Tra un mese si saprà chi prenderà il suo posto, nel frattempo la sensazione che il remix sia più invasivo di quanto appaia è abbastanza esondante

Non ci fosse stata la vittoria sul Napoli, l'ennesima di una lunga serie, l'addio di Giuseppe Marotta detto Beppe sarebbe stato assai più rumoroso. Ma anche così – con quel "le nostre strade si separano" attutito dagli echi del trionfo – l'impatto e il rimbalzo sono abbastanza violenti.

Non che non si subodorasse, non che non si sussurrasse da tempo, non che gli spifferi raccontassero di una armonia turbata, ma l'ufficialità di un divorzio (per adesso solo dalla carica di ad), ancorché senza rottura di piatti e sbattimento di pentole sulla pubblica piazza, resta sempre un elemento traumatico.

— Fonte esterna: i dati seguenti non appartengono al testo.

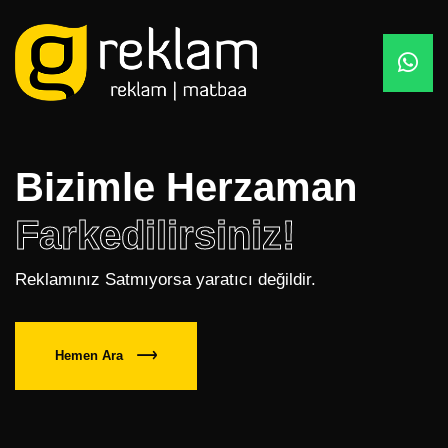
Bizimle Herzaman
Farkedilirsiniz!
Reklamınız Satmıyorsa yaratıcı değildir.
Hemen Ara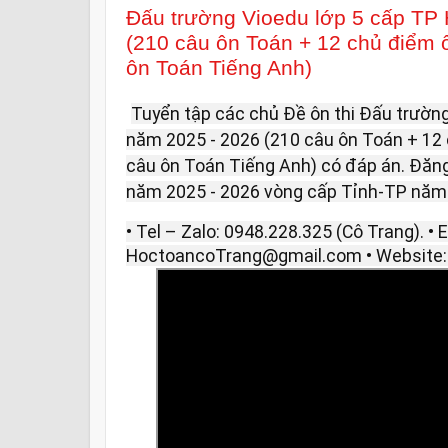
Đấu trường Vioedu lớp 5 cấp TP
(210 câu ôn Toán + 12 chủ điểm ô
ôn Toán Tiếng Anh)
Tuyển tập các chủ Đề ôn thi Đấu trường
năm 2025 - 2026 (210 câu ôn Toán + 12 
câu ôn Toán Tiếng Anh) có đáp án. Đăng k
năm 2025 - 2026 vòng cấp Tỉnh-TP năm na
• Tel – Zalo: 0948.228.325 (Cô Trang). • E
HoctoancoTrang@gmail.com • Website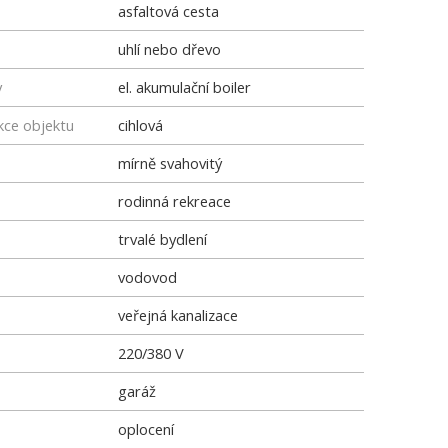
asfaltová cesta
uhlí nebo dřevo
y
el. akumulační boiler
kce objektu
cihlová
mírně svahovitý
rodinná rekreace
trvalé bydlení
vodovod
veřejná kanalizace
220/380 V
garáž
oplocení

Tra un mese si saprà chi prenderà il posto di Marotta nel consiglio di amministrazione della Juventus e come amministratore delegato, nel frattempo la sensazione che il remix sia più invasivo di quanto appaia è abbastanza esondante.

Marotta è stato portato alla Juventus da John Elkann e con il gran capo di Fca si è spesso rapportato. Non per mancanza di feeling con Andrea Agnelli ma per un legame nato prima con il nipote prediletto dell'Avvocato. Marotta ha fatto cose ottime e cose meno buone, da Martinez e Krasic fino a Barzagli, Pirlo, Pogba, Dybala e Higuain. Non Ronaldo, però, e proprio intorno all'operazione faraonica di CR7 probabilmente si è avvitata una divergenza di vedute profonda e irricomponibile.

Marotta ha avuto il merito di portare con sé Fabio Paratici, che è il diesse più bravo d'Italia e uno dei più bravi d'Europa. Un merito non da poco. Colpisce immaginare uno senza l'altro. E viceversa. Marotta è un aziendalista e per questa sua vocazione padronale si è trovato ad accettare situazioni che non condivideva. Ma tutto ha un inizio e tutto ha una fine. Dopo otto anni vissuti in maniera travolgente, qualcuno ha voluto mettere un punto e andare a capo. Non Marotta, però, anche se è stato lui in una sera di fine settembre a urlare il 'Signori, si scende'.